■ Assigned task
Take each line below that has "with" and copy it.

■ Records for this task
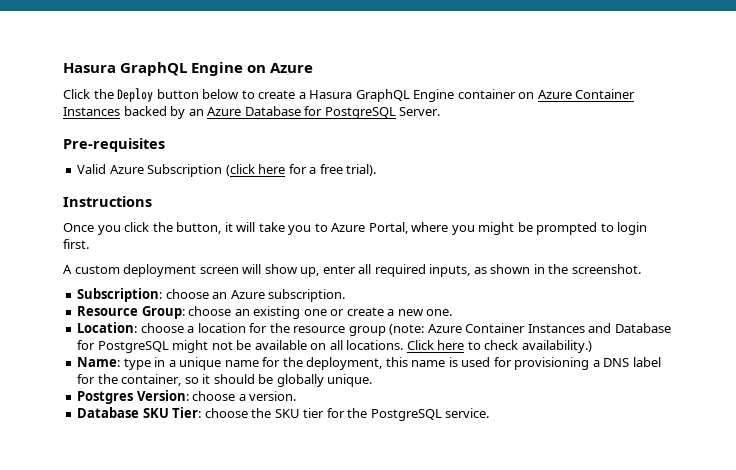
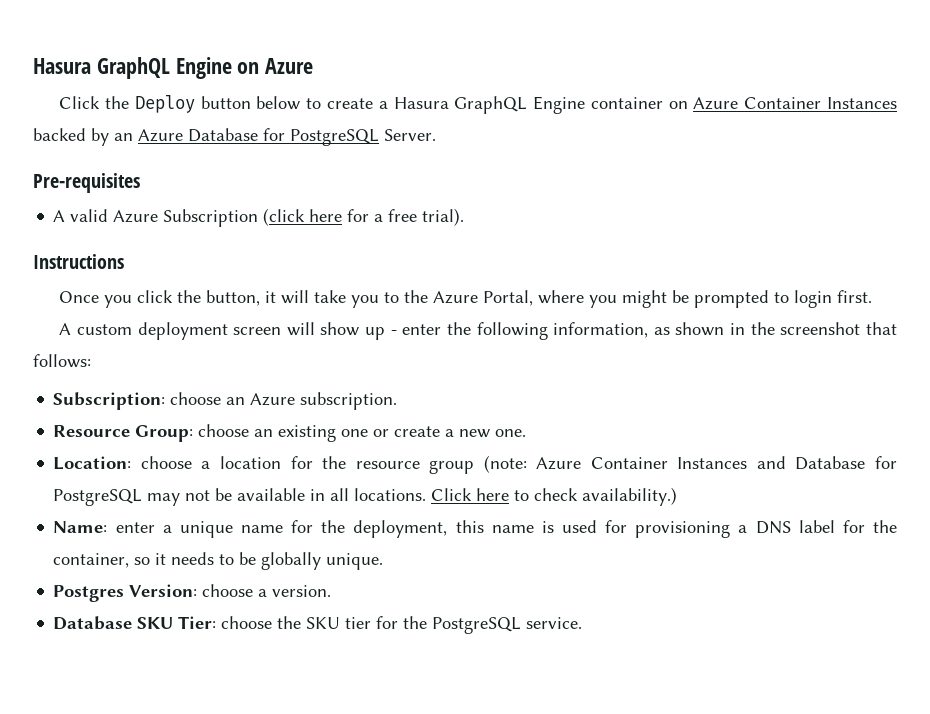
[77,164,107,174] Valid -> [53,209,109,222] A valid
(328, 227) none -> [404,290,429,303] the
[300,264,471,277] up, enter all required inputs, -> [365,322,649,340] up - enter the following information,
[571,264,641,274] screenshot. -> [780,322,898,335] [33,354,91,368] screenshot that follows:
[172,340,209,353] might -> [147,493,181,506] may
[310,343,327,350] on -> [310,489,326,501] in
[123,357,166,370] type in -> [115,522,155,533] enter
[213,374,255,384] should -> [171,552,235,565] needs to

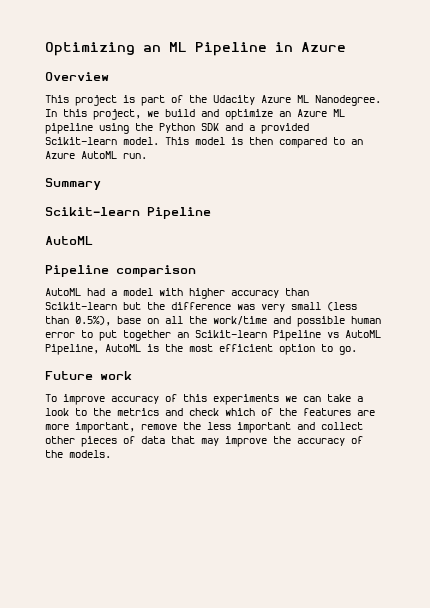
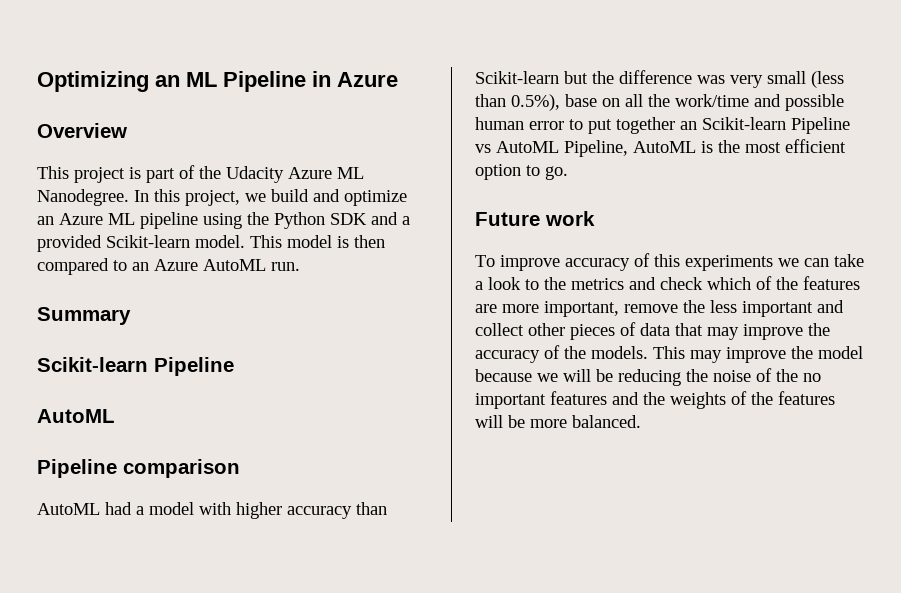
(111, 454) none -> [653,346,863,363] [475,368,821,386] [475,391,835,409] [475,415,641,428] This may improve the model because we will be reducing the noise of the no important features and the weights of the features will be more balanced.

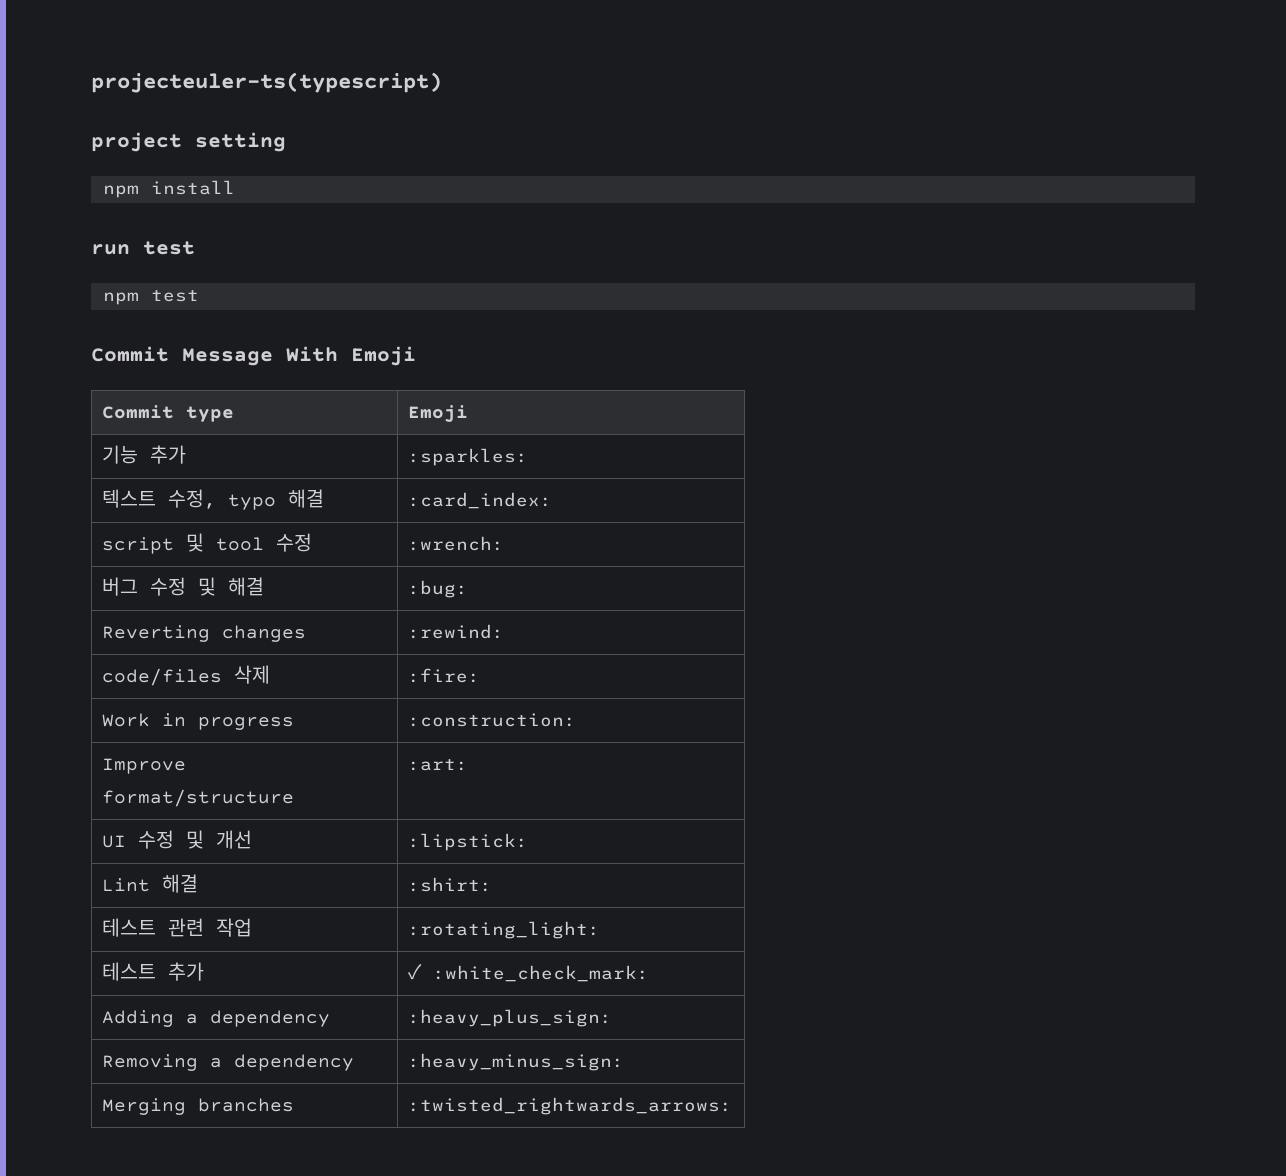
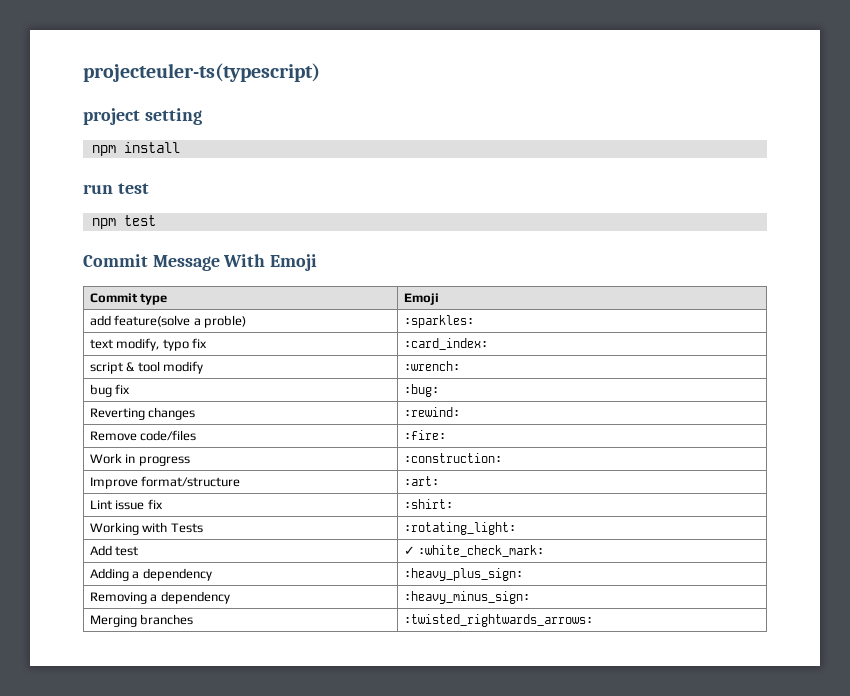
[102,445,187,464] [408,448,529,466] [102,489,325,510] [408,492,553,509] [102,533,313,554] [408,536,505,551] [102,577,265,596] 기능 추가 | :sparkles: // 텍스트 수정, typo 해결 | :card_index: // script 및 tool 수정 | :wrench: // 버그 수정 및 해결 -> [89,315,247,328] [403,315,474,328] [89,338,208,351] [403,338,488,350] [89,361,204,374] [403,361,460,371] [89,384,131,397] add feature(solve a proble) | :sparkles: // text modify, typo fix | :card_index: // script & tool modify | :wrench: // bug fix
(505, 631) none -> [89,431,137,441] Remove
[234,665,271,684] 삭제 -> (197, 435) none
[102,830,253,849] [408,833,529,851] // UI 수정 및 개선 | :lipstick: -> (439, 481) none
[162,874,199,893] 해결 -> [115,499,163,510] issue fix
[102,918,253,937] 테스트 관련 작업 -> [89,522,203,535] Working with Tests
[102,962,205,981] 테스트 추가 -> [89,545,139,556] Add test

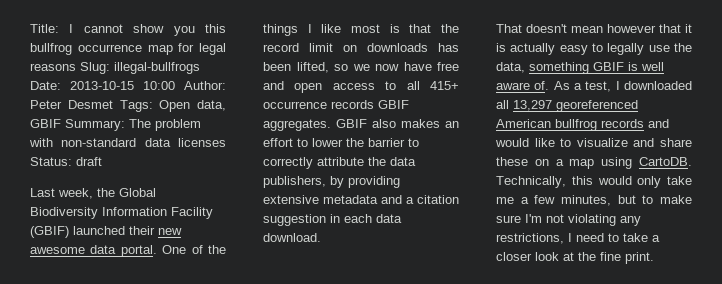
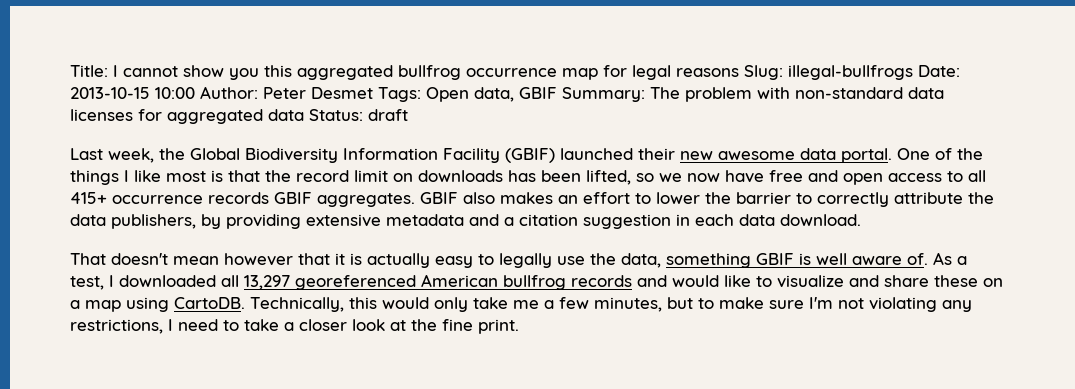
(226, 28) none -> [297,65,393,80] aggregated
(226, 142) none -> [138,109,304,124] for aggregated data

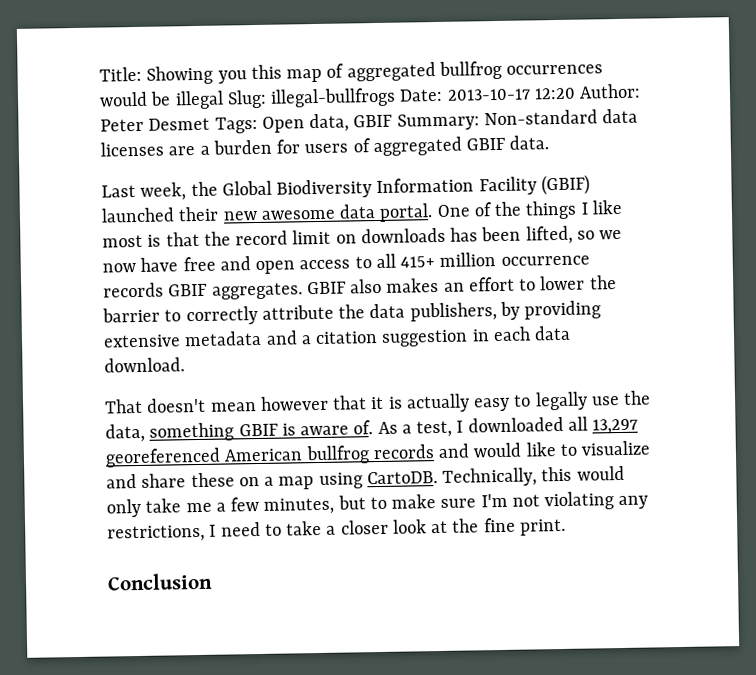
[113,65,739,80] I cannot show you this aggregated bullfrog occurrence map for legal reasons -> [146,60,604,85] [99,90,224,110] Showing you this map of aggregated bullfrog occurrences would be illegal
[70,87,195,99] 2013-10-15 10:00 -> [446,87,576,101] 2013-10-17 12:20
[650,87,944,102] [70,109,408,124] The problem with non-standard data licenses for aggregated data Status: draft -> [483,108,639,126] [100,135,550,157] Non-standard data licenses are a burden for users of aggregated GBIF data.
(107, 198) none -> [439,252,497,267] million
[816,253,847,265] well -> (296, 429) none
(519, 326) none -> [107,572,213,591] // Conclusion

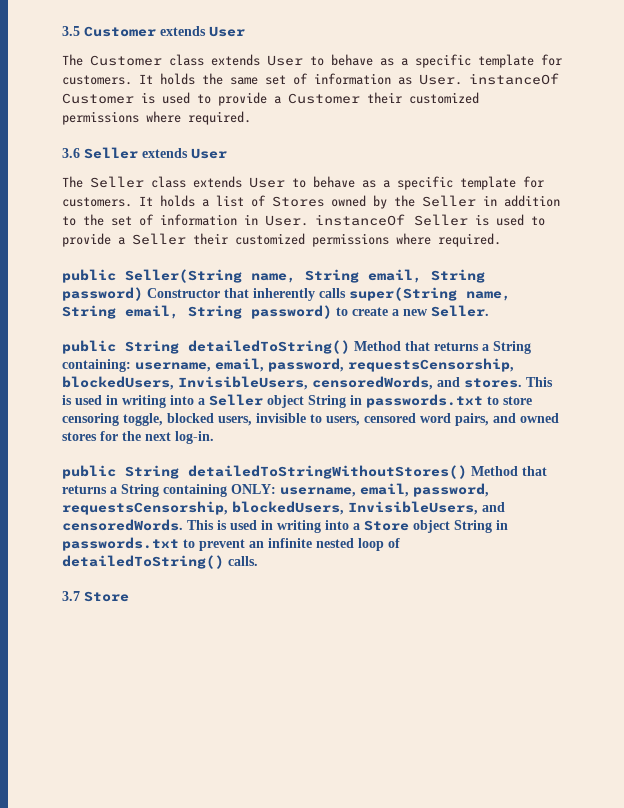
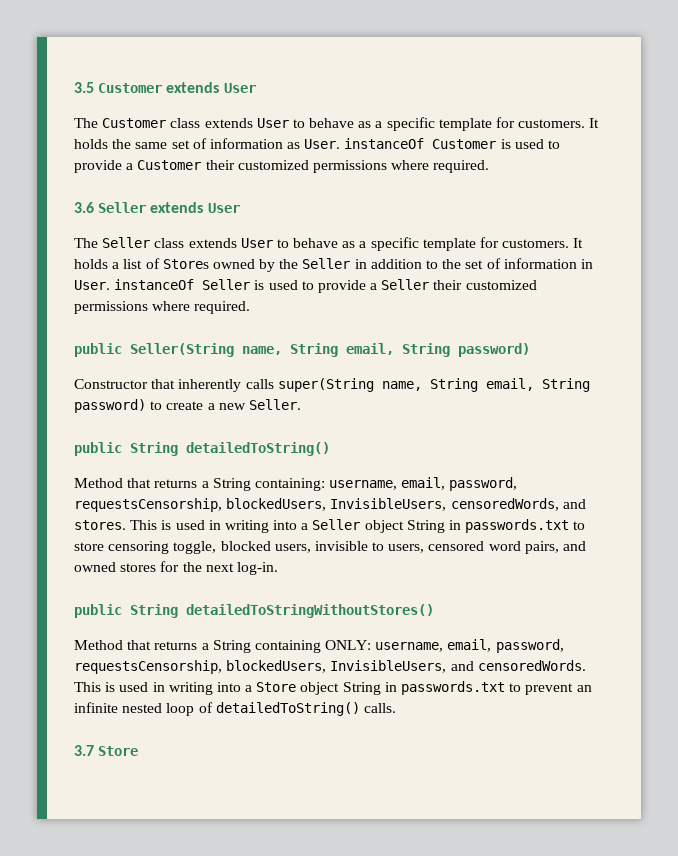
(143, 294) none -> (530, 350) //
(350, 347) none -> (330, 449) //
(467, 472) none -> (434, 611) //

■ Response area
[102,918,253,937] 테스트 관련 작업 -> [89,522,203,535] Working with Tests
[650,87,944,102] [70,109,408,124] The problem with non-standard data licenses for aggregated data Status: draft -> [483,108,639,126] [100,135,550,157] Non-standard data licenses are a burden for users of aggregated GBIF data.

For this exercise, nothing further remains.